ISIS’s Human Trafficking Crimes Get Little Attention
In the wake of U.S. President Obama’s announcement last week of his plan to combat ISIS, press attention around the militant group continues to grow. However, information on the group’s extensive involvement in human trafficking continues to receive little attention.
The Islamic militant group, known as the Islamic State of Iraq and Syria (ISIS), has established a large presence in the Syrian Civil War and in June 2014 launched a major offensive in Northern Iraq. In August 2014, the Syrian Observatory for Human Rights estimated that ISIS had 50,000 fighters in Syria and 30,000 in Iraq. In both conflicts, ISIS has become known for brutal tactics, including the mass killing of civilians, public executions, crucifixions, and other acts. Both the United Nations and Amnesty International have accused ISIS of grave human rights abuses.
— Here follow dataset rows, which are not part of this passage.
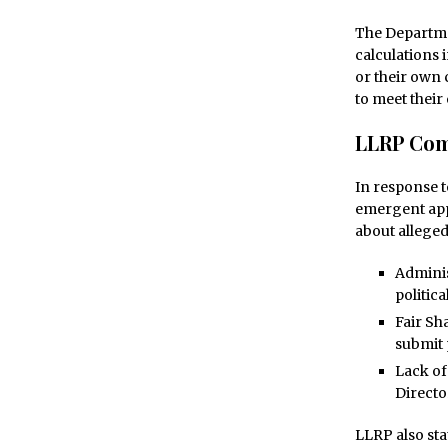
The Departme
calculations 
or their own 
to meet their 
LLRP Com
In response t
emergent appl
about alleged
Adminis
politica
Fair Sh
submit 
Lack of
Directo
LLRP also sta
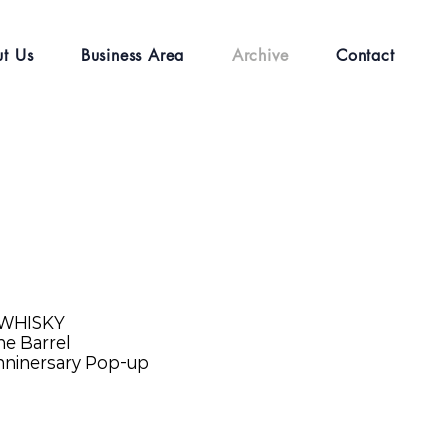
t Us
Business Area
Archive
Contact
 WHISKY
e Barrel
nninersary Pop-up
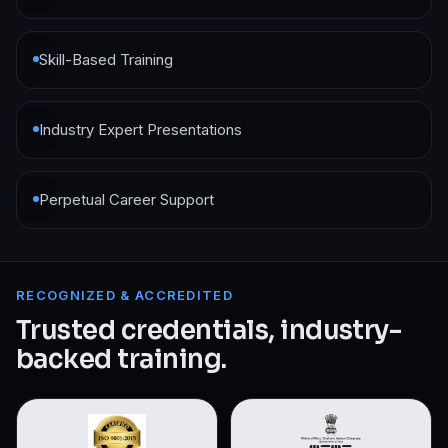
Skill-Based Training
Industry Expert Presentations
Perpetual Career Support
RECOGNIZED & ACCREDITED
Trusted credentials, industry-
backed training.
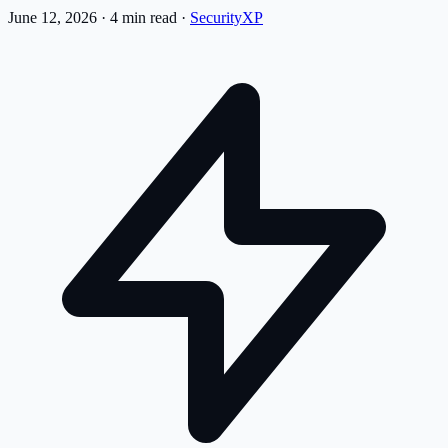
June 12, 2026
·
4 min read
·
SecurityXP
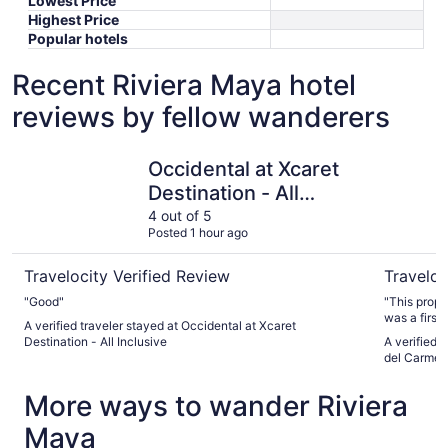
Lowest Price
Highest Price
Popular hotels
Recent Riviera Maya hotel
reviews by fellow wanderers
Occidental at Xcaret Destination - All Inclusive
Devossion
Occidental at Xcaret
Destination - All
Inclusive
4 out of 5
Posted 1 hour ago
Travelocity Verified Review
Traveloc
"Good"
"This prope
was a first
A verified traveler stayed at Occidental at Xcaret
looking for
Destination - All Inclusive
A verified 
experience,
del Carmen 
perfect. It
We had the 
More ways to wander Riviera
wait. There
beach despi
Maya
breakfast b
favorite pa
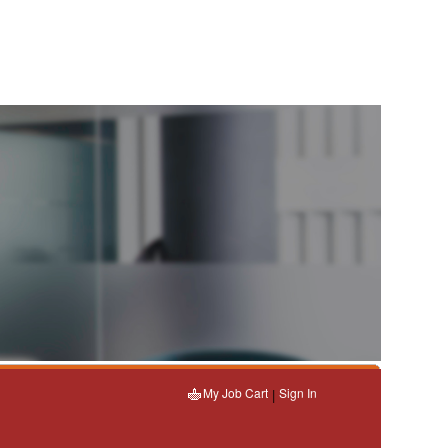
My Job Cart
Sign In
|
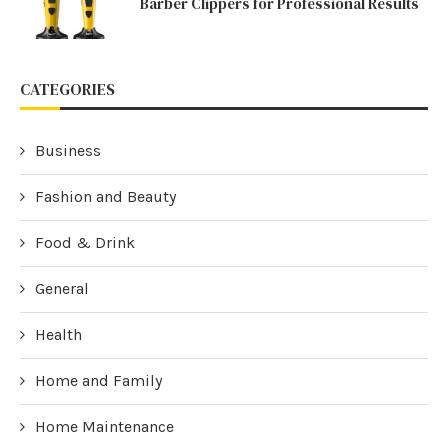
Barber Clippers for Professional Results
CATEGORIES
Business
Fashion and Beauty
Food & Drink
General
Health
Home and Family
Home Maintenance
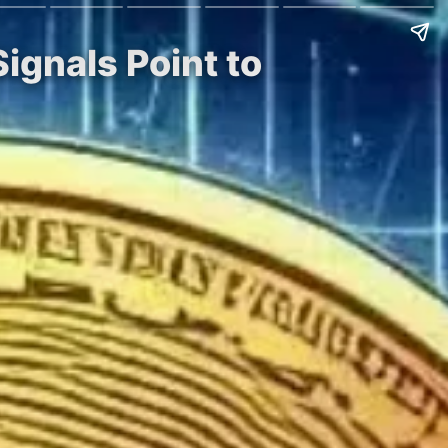
Signals Point to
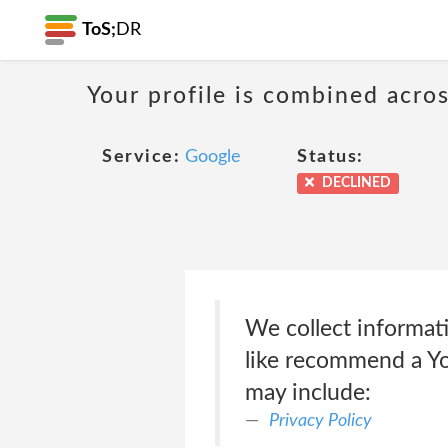
ToS;
DR
Your profile is combined acro
Service:
Google
Status:
DECLINED
We collect informati
like recommend a Yo
may include:
Privacy Policy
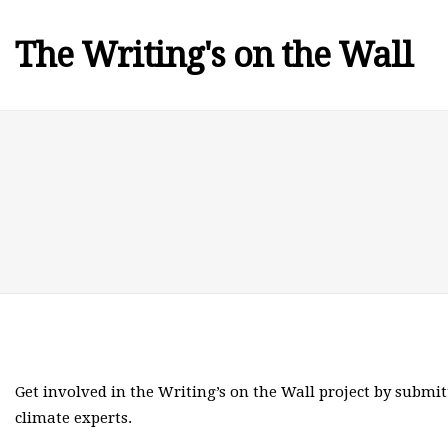
The Writing's on the Wall
Get involved in the Writing’s on the Wall project by submit
climate experts.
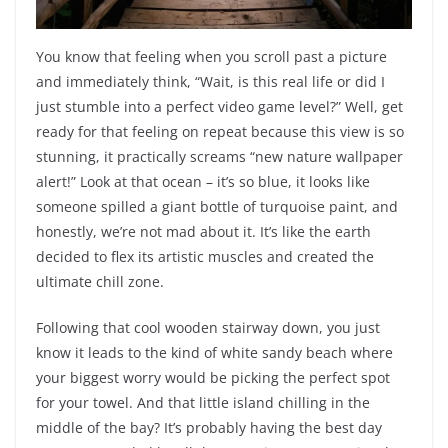
You know that feeling when you scroll past a picture
and immediately think, “Wait, is this real life or did I
just stumble into a perfect video game level?” Well, get
ready for that feeling on repeat because this view is so
stunning, it practically screams “new nature wallpaper
alert!” Look at that ocean – it’s so blue, it looks like
someone spilled a giant bottle of turquoise paint, and
honestly, we’re not mad about it. It’s like the earth
decided to flex its artistic muscles and created the
ultimate chill zone.
Following that cool wooden stairway down, you just
know it leads to the kind of white sandy beach where
your biggest worry would be picking the perfect spot
for your towel. And that little island chilling in the
middle of the bay? It’s probably having the best day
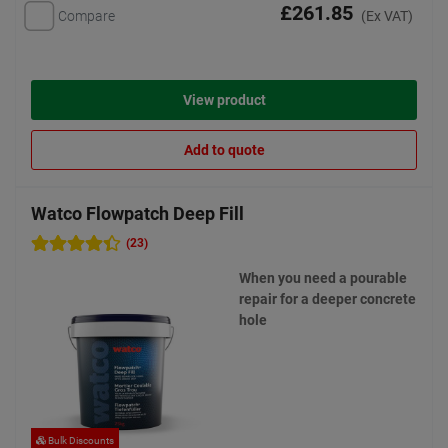
£261.85
Compare
(Ex VAT)
View product
Add to quote
Watco Flowpatch Deep Fill
(23)
When you need a pourable
repair for a deeper concrete
hole
Bulk Discounts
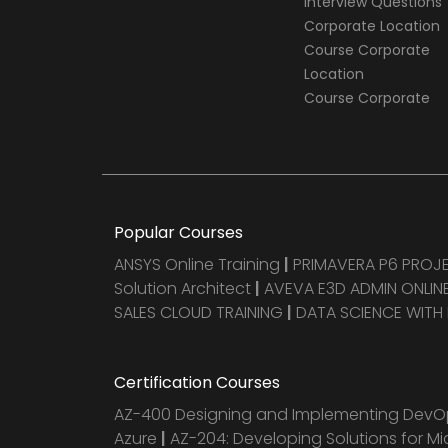
Interview Questions
Corporate Location
Course Corporate
Location
Course Corporate
Popular Courses
ANSYS Online Training
|
PRIMAVERA P6 PRO
Solution Architect
|
AVEVA E3D ADMIN ONLINE
SALES CLOUD TRAINING
|
DATA SCIENCE WITH
Certification Courses
AZ-400 Designing and Implementing DevOp
Azure
|
AZ-204: Developing Solutions for Mi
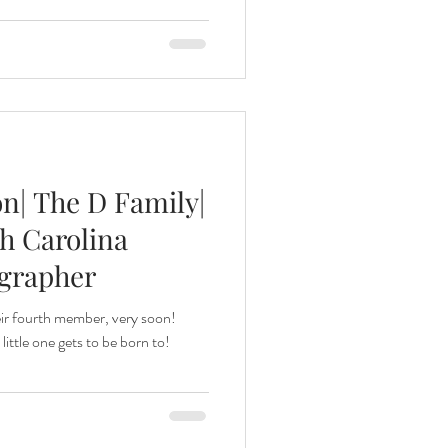
n| The D Family|
h Carolina
ographer
eir fourth member, very soon!
little one gets to be born to!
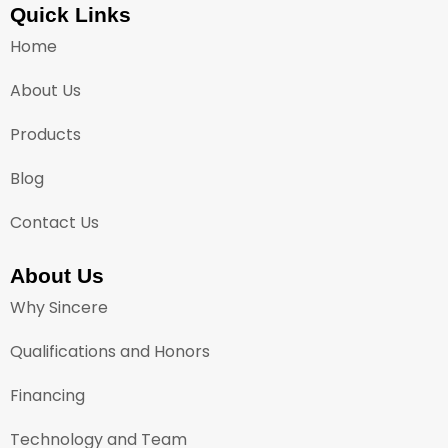
Quick Links
Home
About Us
Products
Blog
Contact Us
About Us
Why Sincere
Qualifications and Honors
Financing
Technology and Team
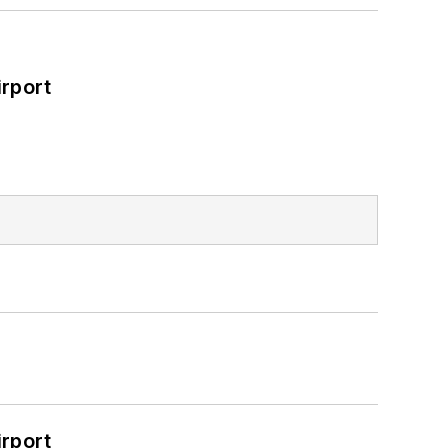
rport
rport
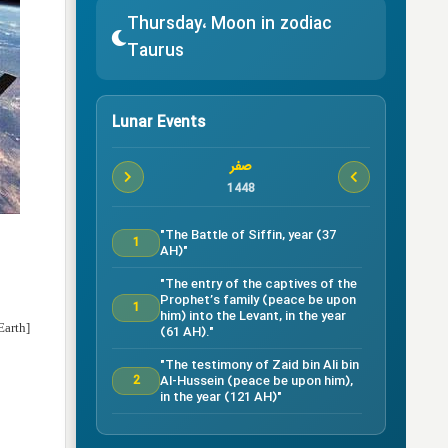
Thursday، Moon in zodiac
Taurus
Lunar Events
صفر
1448
"The Battle of Siffin, year (37
1
AH)"
"The entry of the captives of the
Prophet’s family (peace be upon
1
him) into the Levant, in the year
Earth]
(61 AH)."
"The testimony of Zaid bin Ali bin
Al-Hussein (peace be upon him),
2
in the year (121 AH)"
Testimony of Ruqayyah bint Al-
Hussein (peace be upon him) in
5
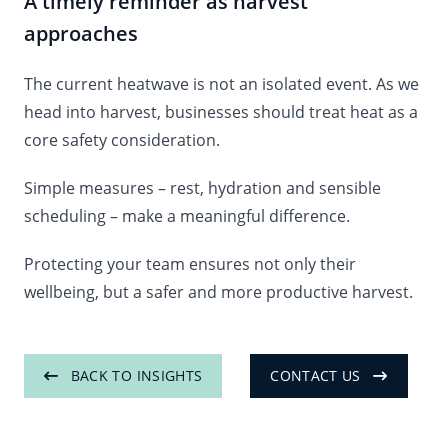
A timely reminder as harvest
approaches
The current heatwave is not an isolated event. As we
head into harvest, businesses should treat heat as a
core safety consideration.
Simple measures – rest, hydration and sensible
scheduling – make a meaningful difference.
Protecting your team ensures not only their
wellbeing, but a safer and more productive harvest.
BACK TO INSIGHTS
CONTACT US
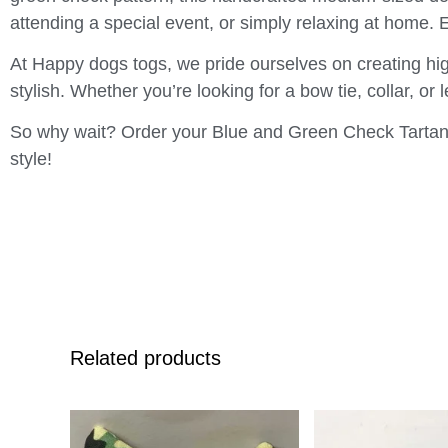
attending a special event, or simply relaxing at home. 
At Happy dogs togs, we pride ourselves on creating hig
stylish. Whether you’re looking for a bow tie, collar, or
So why wait? Order your Blue and Green Check Tartan 
style!
Related products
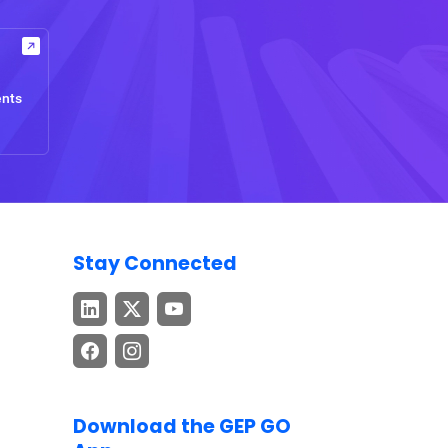
ents
Stay Connected
Download the GEP GO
Their violent tactics have also included sex trafficking and slavery. In August an Iraqi Special Forces group arrived at an abandoned military checkpoint to find a woman naked and bound who had been repeatedly raped. As they traveled further into the neighborhood they found another woman in the same state.
As little else has been published on ISIS’s abuse of woman, Dr. Haleh Esfandiari, has emerged as an authority and strong voice on this issue. Dr. Esfandiari, Director of the Middle East Program at the Woodrow Wilson International Center for Scholars published a piece entitled “ISIS’s Cruelty Towards Women Gets Scant Attention” in The Wall Street Journal. In the piece Dr. Esfandiari details ISIS’s “barbarity against women,” including forced marriages, enslavement, rape, and forced female genital mutilations.
Since Dr. Esfandiari’s piece, and as more women and girls escape from ISIS, attention on the issue has slowly risen. Recent reports state that as many as 2,500 women have been captured by ISIS near Iraq’s Nineveh Province alone. This week, Italy’s La Repubblica newspaper interviewed a 17-year old woman who was captured by ISIS in Iraq on August 3. The young woman, from the Yazidi religious minority, said she was one of a group of about 40 Yazidi women and girls, some younger than 13-years old, who were still held captive and enduring daily sexual abuse by ISIS fighters. She was able to speak to the newspaper because the ISIS fighters had recently returned her mobile phone to her, encouraging her to detail to her family the abuse she was enduring. A similar report came from a 16-year old Yazidi woman who was “sold” and released by an unknown benefactor.
In an email to Human Trafficking Search, Dr. Esfandiari speculated over potential reasons why the media has failed to focus on this issue:
“Perhaps, it is because the focus of the [Obama] Administration and the media has been on the security threat posed by ISIS, while a strong case against ISIS can be made on the basis of their mistreatment and exploitation of women and their violation of human rights in general. I believe that if there were a strong voice in the administration, like that of former Secretary of State Hillary Clinton when she was at the State Department, on the plight of women in ISIS lands, the media would have paid more attention.”
Why do you think this issue has received so little media attention?